Tuesday, June 30, 2015

Finding the file format of Microsoft Outlook attachment.

Couple of days ago I was asked by one of my customers to help her with her email. Over there they use Exchange (they are a big Microsoft shop) so her mail client is Outlook. She received an email regarding some appointment she had, and it included an attachment and she could not open it.

I have to say I froze. Usually they are careful about not opening suspicious attachments; I hope this was legit and her computer was not infected.
When I got to her office, she showed me the email, which looks proper. And then showed that the attachment was being presented in Outlook as a file called

Appointment Info Jul2015.save
which Outlook thought was an Adobe Acrobat document(?). Maybe Outlook was setup not to show extensions, like Windows does by default. So, I decided that we should contact the sender; he did say he sent the file and even read out the filename of the attachment. Next step was to save the file and see what's what. The quickest way I had to find the extension extension of the saved file was checking its properties. It did show it to me, but it was not .pdf. It was
Appointment Info Jul2015.save.copy
Ookay. As you know I am not a Windows guru; I just am someone who understand linux and Unix in general who happens to dabble with Windows at times. So, I tried to treat it as a linux problem.

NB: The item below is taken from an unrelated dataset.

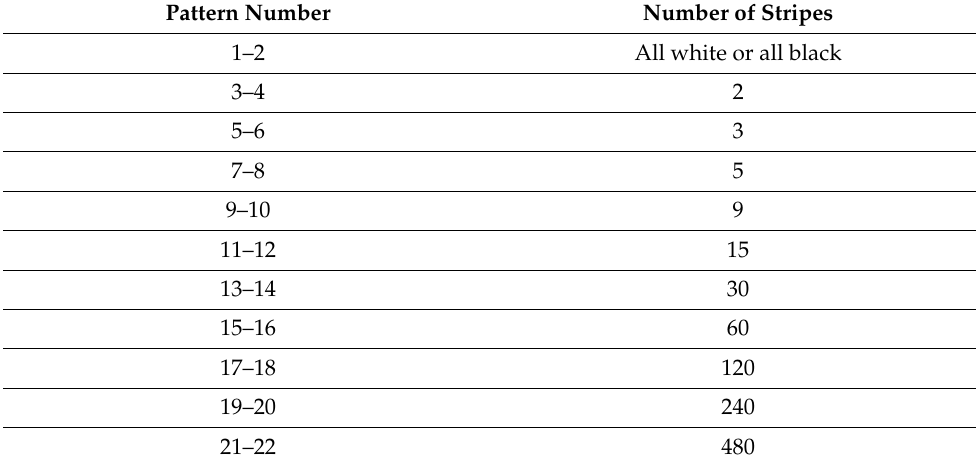
Table 1. Structured light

Well, we do not have the command file in Windows by default as far as I know. So, how about if we open the file in Notepad and look at the header? Here is what I saw:

PK^C^D
^@^@^@^@^@^Nc▒F^@^@^@^@^

I guess we need to find which file uses that header. A bit of search indicates it is probably a .zip file. I renamed it as

Appointment Info Jul2015.save.zip
and unzipped it. It then created a new directory with a file inside it. And that file was a pdf:
%PDF-1.4
%▒▒▒▒
1 0 obj
<%lt/Type/XObject/Subtype/Image/Width 1602/Height 1037/Mask [252 252 ]/Length 65127/ColorSpace[/Indexed/DeviceRGB 255(^@^@^@^@^@

Thoughts

  1. Notepad is not like one of those helpful programs that try to detect and process and file you leave too close to them. And that is good. All I wanted is to see the top of the file without something running without my consent. Kinda like running vi
  2. Don't let outlook open attachments using any program by default. If you do not know what it is, it should not try to open it.
  3. I really do not like how Windows by default hides file extensions. Really hate that. Great way to camouflage a bad program from your average user.
  4. Sometimes you might not have a program that you can click on and will do something. You need to be creative. Hackers do that all day and twice on Sunday.
  5. Finding out the contents of a mysterious file inside another and so on is a classic event in hacking competition. Sometimes those tasks become very Rudy Goldbergish ina completely new and frustrating level.